CCNA’s mission “is to enhance and protect city neighborhoods,” she reminded the commissioners. During summits that the organization conducted in 2016, 2019 and 2023, she continued, members reviewed CCNA’s priorities. “Traffic speeds [and] pedestrian/bicycle safety came up as a priority for all neighborhoods at every summit,” Brown pointed out.
During regular meetings of the organization on Oct. 4, 2025 and March 7, Brown said, “Members voted unanimously to support the speed limit change to 20 mph on our local streets.” She added, “This change will eliminate any confusion in traveling from one neighborhood to the next and provide consistency across our local roads.”
Moreover, Brown said, she believes that implementing the changes will encourage more residents to use other forms of mobility.
“CCNA would be happy to take white duct tape and big black markers and help make the changes on those signs as fast as possible,” she concluded her remarks, prompting a laugh from Mayor Debbie Trice.
John Harshman, a commercial Realtor who founded his eponymous firm in Sarasota in 1989 — who is running for one of the at-large seats on the City Commission this year — told the board members, “When I’m talking to people out in the community, what I’m hearing from them is [concern about] excessive speeds.
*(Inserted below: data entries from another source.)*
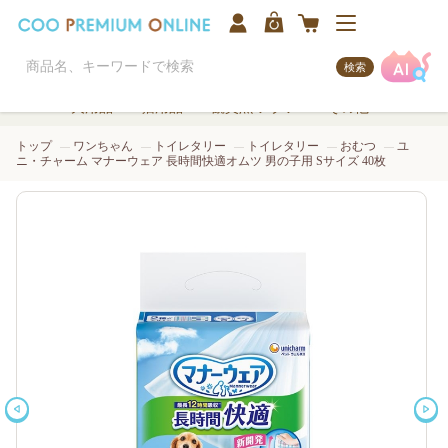
検索
犬用品
猫用品
観賞魚/アクア
その他
トップ
ワンちゃん
トイレタリー
トイレタリー
おむつ
ユ
ニ・チャーム マナーウェア 長時間快適オムツ 男の子用 Sサイズ 40枚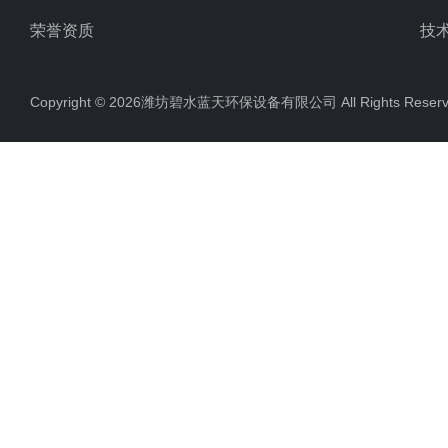
荣誉资质
技
Copyright © 2026潍坊碧水蓝天环保设备有限公司 All Rights Res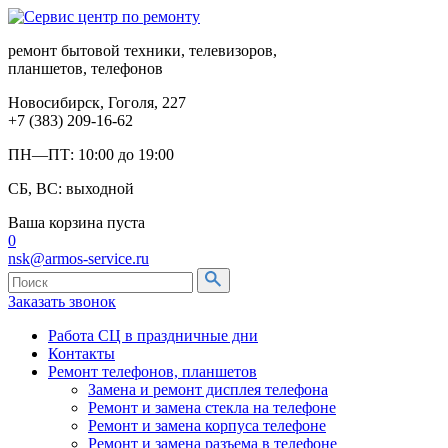
ремонт бытовой техники, телевизоров,
планшетов, телефонов
Новосибирск, Гоголя, 227
+7 (383) 209-16-62
ПН—ПТ: 10:00 до 19:00
СБ, ВС: выходной
Ваша корзина пуста
0
nsk@armos-service.ru
Заказать звонок
Работа СЦ в праздничные дни
Контакты
Ремонт телефонов, планшетов
Замена и ремонт дисплея телефона
Ремонт и замена стекла на телефоне
Ремонт и замена корпуса телефоне
Ремонт и замена разъема в телефоне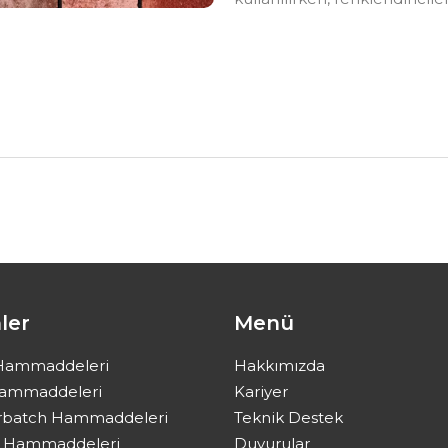
ler
Menü
Hammaddeleri
Hakkımızda
Hammaddeleri
Kariyer
rbatch Hammaddeleri
Teknik Destek
ik Hammaddeleri
Duyurular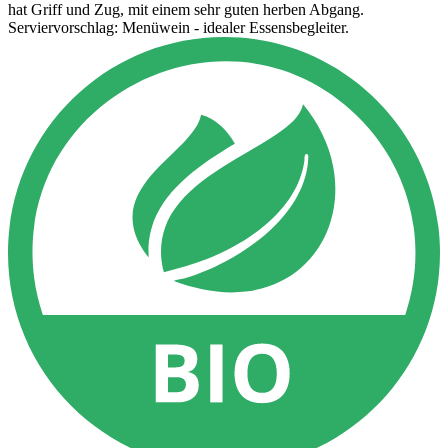
hat Griff und Zug, mit einem sehr guten herben Abgang.
Serviervorschlag: Menüwein - idealer Essensbegleiter.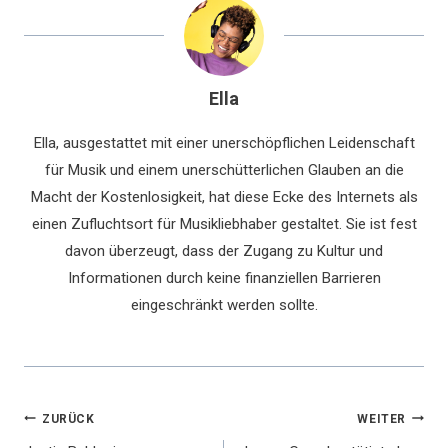
Ella
Ella, ausgestattet mit einer unerschöpflichen Leidenschaft
für Musik und einem unerschütterlichen Glauben an die
Macht der Kostenlosigkeit, hat diese Ecke des Internets als
einen Zufluchtsort für Musikliebhaber gestaltet. Sie ist fest
davon überzeugt, dass der Zugang zu Kultur und
Informationen durch keine finanziellen Barrieren
eingeschränkt werden sollte.
Beitragsnavigation
ZURÜCK
WEITER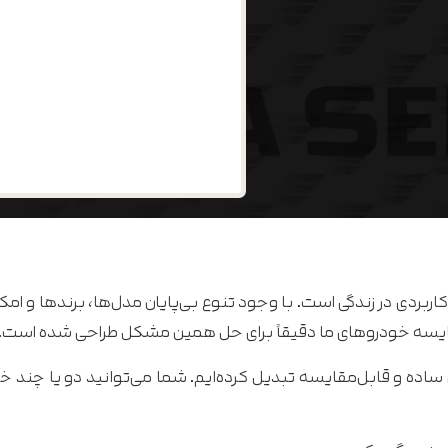
ربردی در زندگی است. با وجود تنوع بی‌پایان مدل‌ها، برندها و امکا
یسه خودروهای ما دقیقاً برای حل همین مشکل طراحی شده است.
 ساده و قابل‌مقایسه تبدیل کرده‌ایم. شما می‌توانید دو یا چند خود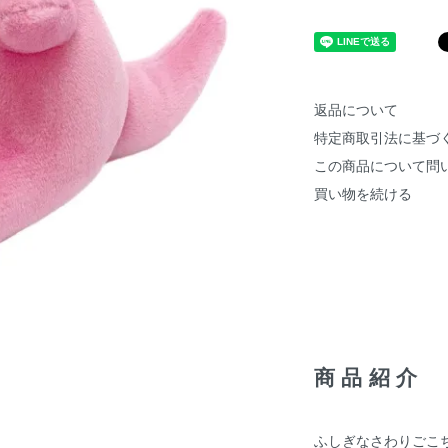
返品について
特定商取引法に基づ
この商品について問
買い物を続ける
商品紹介
ふしぎなさわりごこ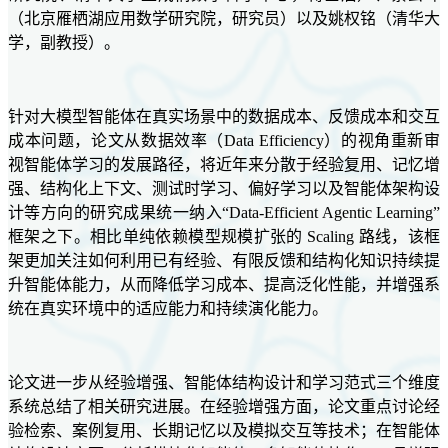
（北京雁栖湖应用数学研究院，研究员）以及姚权铭（清华大
学，副教授）。
针对大模型智能体在真实场景中的数据成本、反馈成本和交互
成本问题，论文从数据效率（Data Efficiency）的视角重新审
视智能体学习的发展路径，将近年来分散于经验复用、记忆增
强、结构化上下文、测试时学习、偏好学习以及智能体架构设
计等方向的研究成果统一纳入“Data-Efficient Agentic Learning”
框架之下。相比单纯依赖模型规模扩张的 Scaling 路线，该框
架更加关注如何利用已有经验、有限反馈和结构化知识持续提
升智能体能力，从而降低学习成本、提高泛化性能，并增强系
统在真实环境中的适应能力和持续演化能力。
论文进一步从经验增强、智能体结构设计和学习范式三个维度
系统总结了相关研究进展。在经验增强方面，论文重点讨论经
验检索、案例复用、长期记忆以及模拟交互等技术；在智能体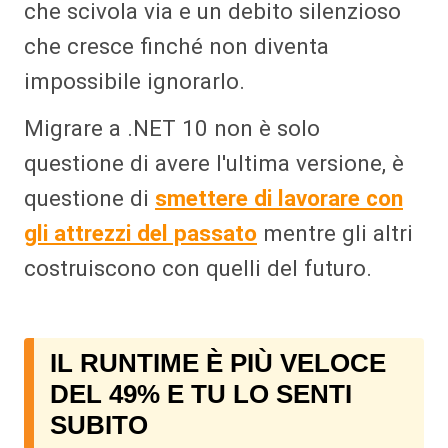
che scivola via e un debito silenzioso
che cresce finché non diventa
impossibile ignorarlo.
Migrare a .NET 10 non è solo
questione di avere l'ultima versione, è
questione di
smettere di lavorare con
gli attrezzi del passato
mentre gli altri
costruiscono con quelli del futuro.
IL RUNTIME È PIÙ VELOCE
DEL 49% E TU LO SENTI
SUBITO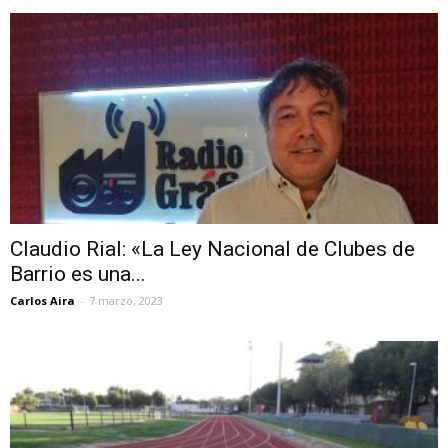
Claudio Rial: «La Ley Nacional de Clubes de
Barrio es una...
Carlos Aira
-
7 marzo, 2023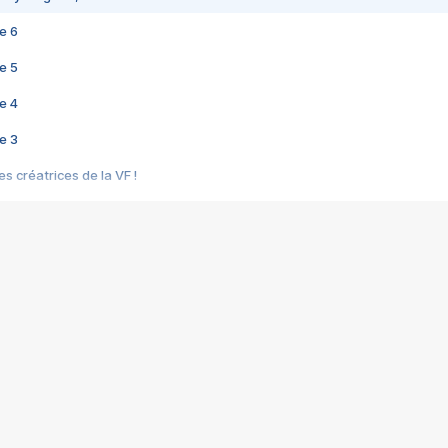
e 6
e 5
e 4
e 3
s créatrices de la VF !
e 2
e 1
e Mektoub My Love arrive enfin ! Rencontre avec Shaïn Boumedine et Sal
i : après Toni en famille
elle réalise le bouleversant Dites lui que je l'aime
ais ! Rencontre autour de Vie privée de Rebecca Zlotowski
 de Marguerite, Grave... Rencontre avec Ella Rumpf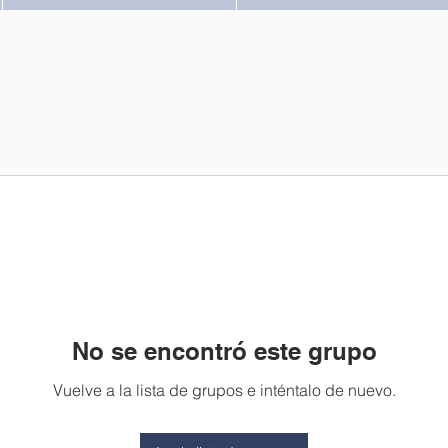
No se encontró este grupo
Vuelve a la lista de grupos e inténtalo de nuevo.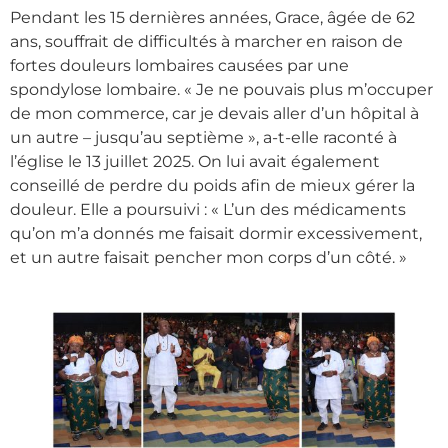
Pendant les 15 dernières années, Grace, âgée de 62
ans, souffrait de difficultés à marcher en raison de
fortes douleurs lombaires causées par une
spondylose lombaire. « Je ne pouvais plus m’occuper
de mon commerce, car je devais aller d’un hôpital à
un autre – jusqu’au septième », a-t-elle raconté à
l’église le 13 juillet 2025. On lui avait également
conseillé de perdre du poids afin de mieux gérer la
douleur. Elle a poursuivi : « L’un des médicaments
qu’on m’a donnés me faisait dormir excessivement,
et un autre faisait pencher mon corps d’un côté. »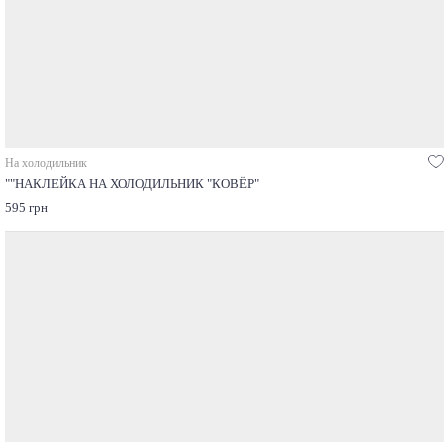
На холодильник
""НАКЛЕЙКА НА ХОЛОДИЛЬНИК "КОВЁР"
595 грн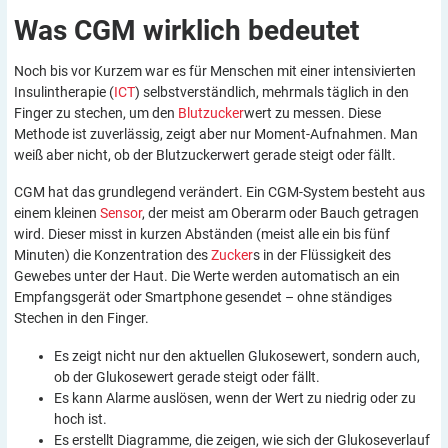
Was CGM wirklich
bedeutet
Noch bis vor Kurzem war es für Menschen mit einer intensivierten
Insulintherapie (
ICT
) selbstverständlich, mehrmals täglich in den
Finger zu stechen, um den
Blutzucker
wert zu messen. Diese
Methode ist zuverlässig, zeigt aber nur Moment-Aufnahmen. Man
weiß aber nicht, ob der Blutzuckerwert gerade steigt oder fällt.
CGM hat das grundlegend verändert. Ein CGM-System besteht aus
einem kleinen
Sensor
, der meist am Oberarm oder Bauch getragen
wird. Dieser misst in kurzen Abständen (meist alle ein bis fünf
Minuten) die Konzentration des
Zucker
s in der Flüssigkeit des
Gewebes unter der Haut. Die Werte werden automatisch an ein
Empfangsgerät oder Smartphone gesendet – ohne ständiges
Stechen in den Finger.
Es zeigt nicht nur den aktuellen Glukosewert, sondern auch,
ob der Glukosewert gerade steigt oder fällt.
Es kann Alarme auslösen, wenn der Wert zu niedrig oder zu
hoch ist.
Es erstellt Diagramme, die zeigen, wie sich der Glukoseverlauf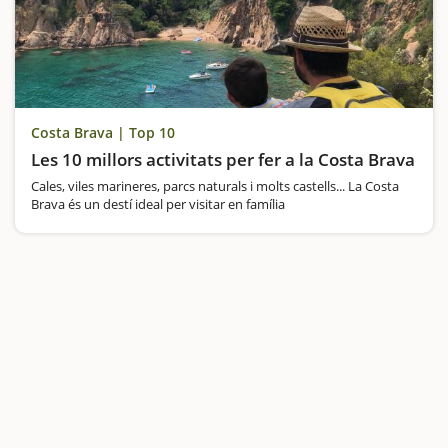
Costa Brava | Top 10
Les 10 millors activitats per fer a la Costa Brava
Cales, viles marineres, parcs naturals i molts castells... La Costa
Brava és un destí ideal per visitar en família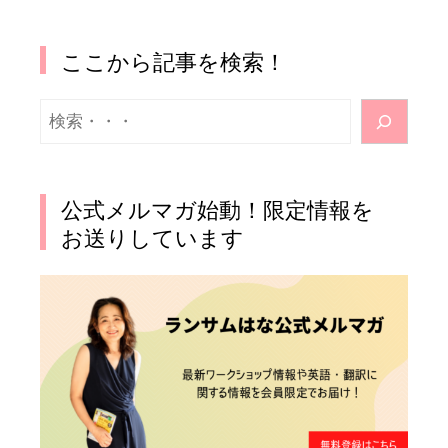
ここから記事を検索！
検
索
公式メルマガ始動！限定情報を
お送りしています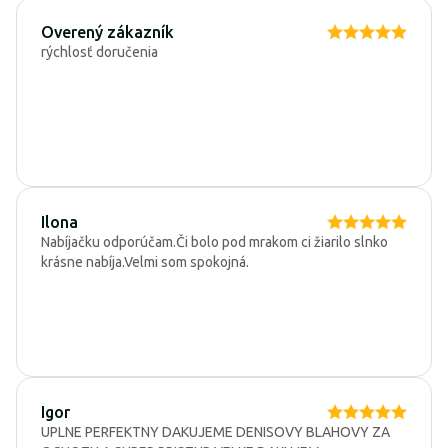
Overený zákazník
rýchlosť doručenia
Ilona
Nabíjačku odporúčam.Či bolo pod mrakom ci žiarilo slnko
krásne nabíja.Velmi som spokojná.
Igor
UPLNE PERFEKTNY DAKUJEME DENISOVY BLAHOVY ZA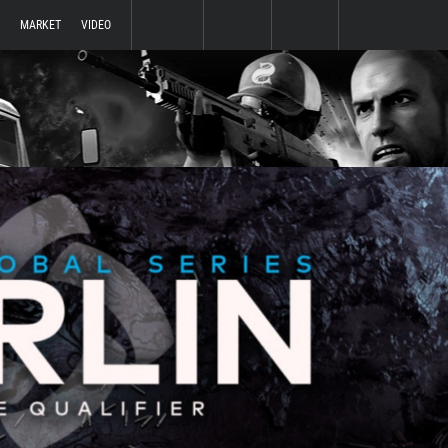
MARKET
VIDEO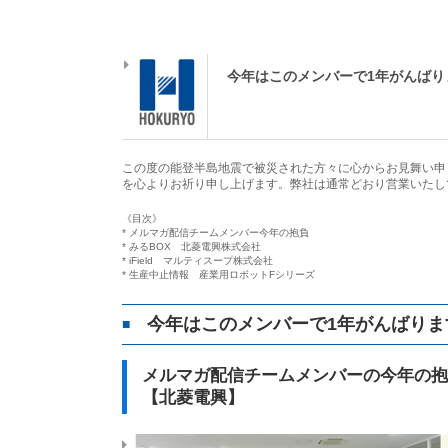
今年はこのメンバーで1年がんばり
この度の能登半島地震で被災された方々に心からお見舞い申
を心よりお祈り申し上げます。弊社は通常どおり営業いたし
《目次》
* メルマガ配信チームメンバー今年の抱負
* みるBOX 北菱電興株式会社
* iField マルティスープ株式会社
* 生産中止情報 産業用ロボットFシリーズ
今年はこのメンバーで1年がんばりま
■
メルマガ配信チームメンバーの今年の抱
【北菱電興】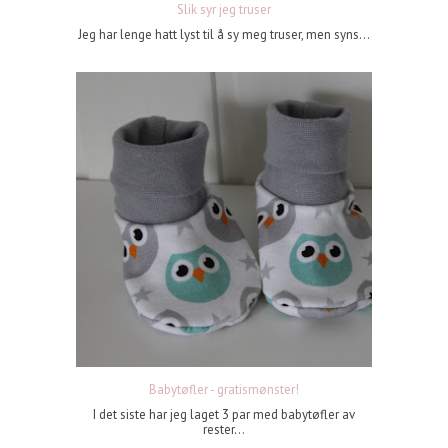
Slik syr jeg truser
Jeg har lenge hatt lyst til å sy meg truser, men syns...
Babytøfler - gratismønster!
I det siste har jeg laget 3 par med babytøfler av
rester...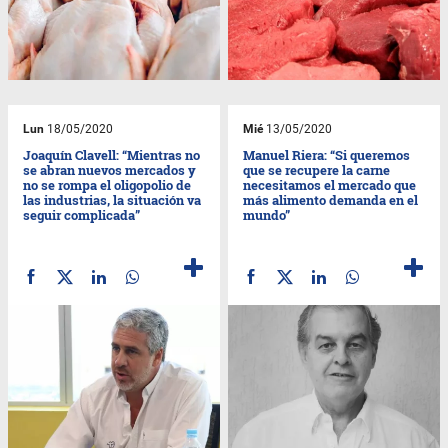
Lun
18/05/2020
Mié
13/05/2020
Joaquín Clavell: “Mientras no
Manuel Riera: “Si queremos
se abran nuevos mercados y
que se recupere la carne
no se rompa el oligopolio de
necesitamos el mercado que
las industrias, la situación va
más alimento demanda en el
seguir complicada”
mundo”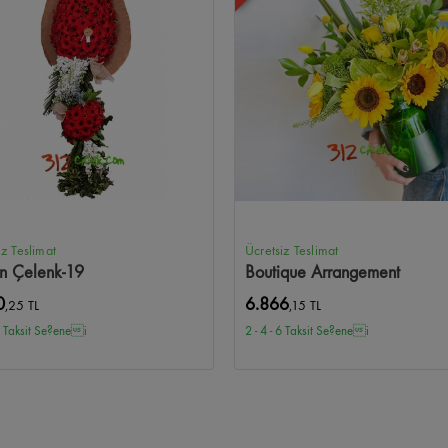
iz Teslimat
Ücretsiz Teslimat
n Çelenk-19
Boutique Arrangement
0
6.866
,25 TL
,15 TL
 6 Taksit Se?enei
2 - 4 - 6 Taksit Se?enei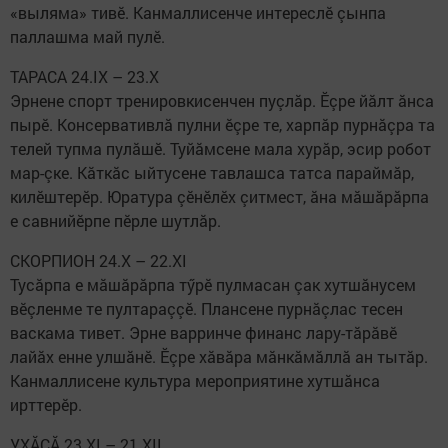
«выляма» тивӗ. Канмаллисенче интереслӗ çынпа
паллашма май пулӗ.​ ​
ТАРАСА 24.IX – 23.X
Эрнене спорт тренировкисенчен пуçлăр. Ӗçре йăлт ăнса
пырӗ. Консервативлă пулни ӗçре те, харпăр пурнăçра та
телей тупма пулăшӗ. Туйăмсене мала хурăр, эсир робот
мар-çке. Кăткăс ыйтусене тавлашса татса параймăр,
килӗштерӗр. Юратура çӗнӗлӗх çитмест, ăна мăшăрăрпа
е савнийӗрпе пӗрле шутлăр.
СКОРПИОН 24.X – 22.XI
Тусăрпа е мăшăрăрпа тӳрӗ пулмасан çак хутшăнусем
вӗçленме те пултараççӗ. Плансене пурнăçлас тесен
васкама тивет. Эрне варринче финанс лару-тăрăвӗ
лайăх енне улшăнӗ. Ӗçре хăвăра мăнкăмăллă ан тытăр.
Канмаллисене культура мероприятине хутшăнса
ирттерӗр.
УХĂÇĂ 23.XI – 21.XII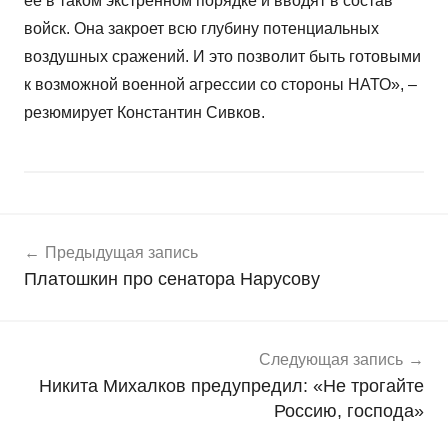
ее в таком экстренном порядке и вводят в состав
войск. Она закроет всю глубину потенциальных
воздушных сражений. И это позволит быть готовыми
к возможной военной агрессии со стороны НАТО», –
резюмирует Константин Сивков.
Навигация
Н
Предыдущая запись
о
по
Платошкин про сенатора Нарусову
в
записям
о
с
т
Следующая запись
и
Никита Михалков предупредил: «Не трогайте
Россию, господа»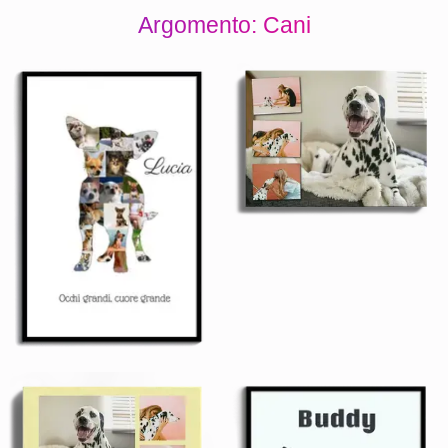
Argomento: Cani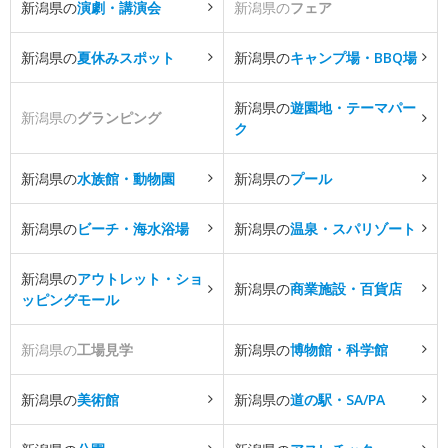
新潟県の
演劇・講演会
新潟県の
フェア
新潟県の
夏休みスポット
新潟県の
キャンプ場・BBQ場
新潟県の
遊園地・テーマパー
新潟県の
グランピング
ク
新潟県の
水族館・動物園
新潟県の
プール
新潟県の
ビーチ・海水浴場
新潟県の
温泉・スパリゾート
新潟県の
アウトレット・ショ
新潟県の
商業施設・百貨店
ッピングモール
新潟県の
工場見学
新潟県の
博物館・科学館
新潟県の
美術館
新潟県の
道の駅・SA/PA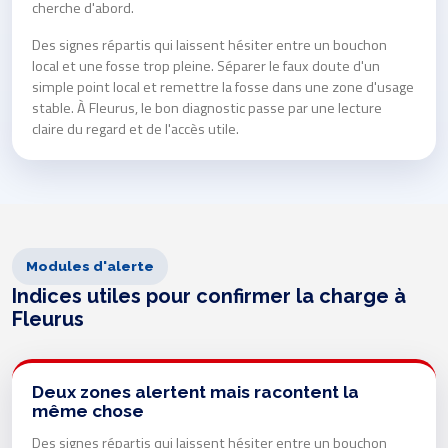
cherche d'abord.
Des signes répartis qui laissent hésiter entre un bouchon
local et une fosse trop pleine. Séparer le faux doute d'un
simple point local et remettre la fosse dans une zone d'usage
stable. À Fleurus, le bon diagnostic passe par une lecture
claire du regard et de l'accès utile.
Modules d'alerte
Indices utiles pour confirmer la charge à
Fleurus
Deux zones alertent mais racontent la
même chose
Des signes répartis qui laissent hésiter entre un bouchon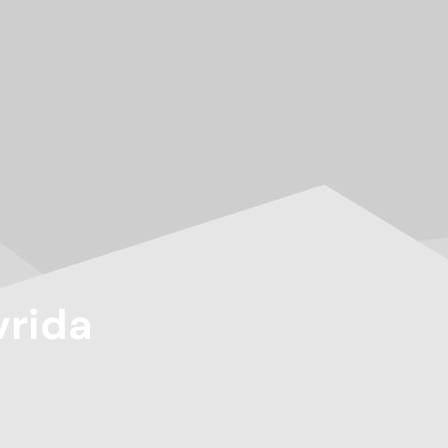
vrida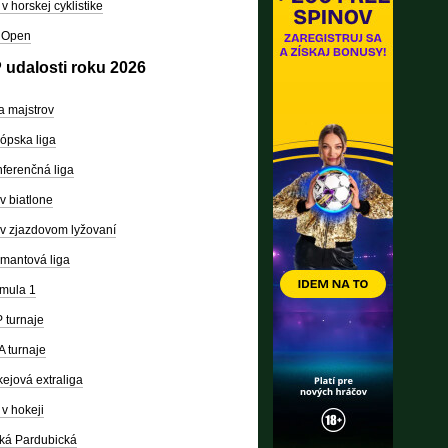
v horskej cyklistike
 Open
 udalosti roku 2026
a majstrov
ópska liga
ferenčná liga
v biatlone
v zjazdovom lyžovaní
mantová liga
mula 1
 turnaje
 turnaje
ejová extraliga
v hokeji
ká Pardubická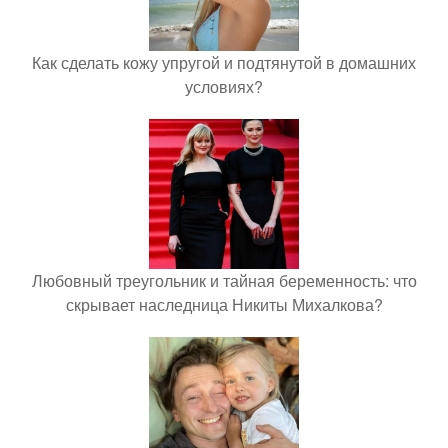
Как сделать кожу упругой и подтянутой в домашних
условиях?
Любовный треугольник и тайная беременность: что
скрывает наследница Никиты Михалкова?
That’s a problem in lots of different places.”
However, he continued, he also hears comments about “choke points,” where traffic cannot flow well, such as the entries/exits for St. Armands and Lido keys and sections of Osprey Avenue. Thus, Harshman said, “I kind of question just the overall approach of changing all the signs to 20 mph. My experience is that the people that are going 35 mph in a 20 mph zone are not going to change their behavior to drive 20 mph now unless there’s some enforcement involved.”
Harshman characterized enforcement as “a key factor” in the process the commissioners were entertaining that day.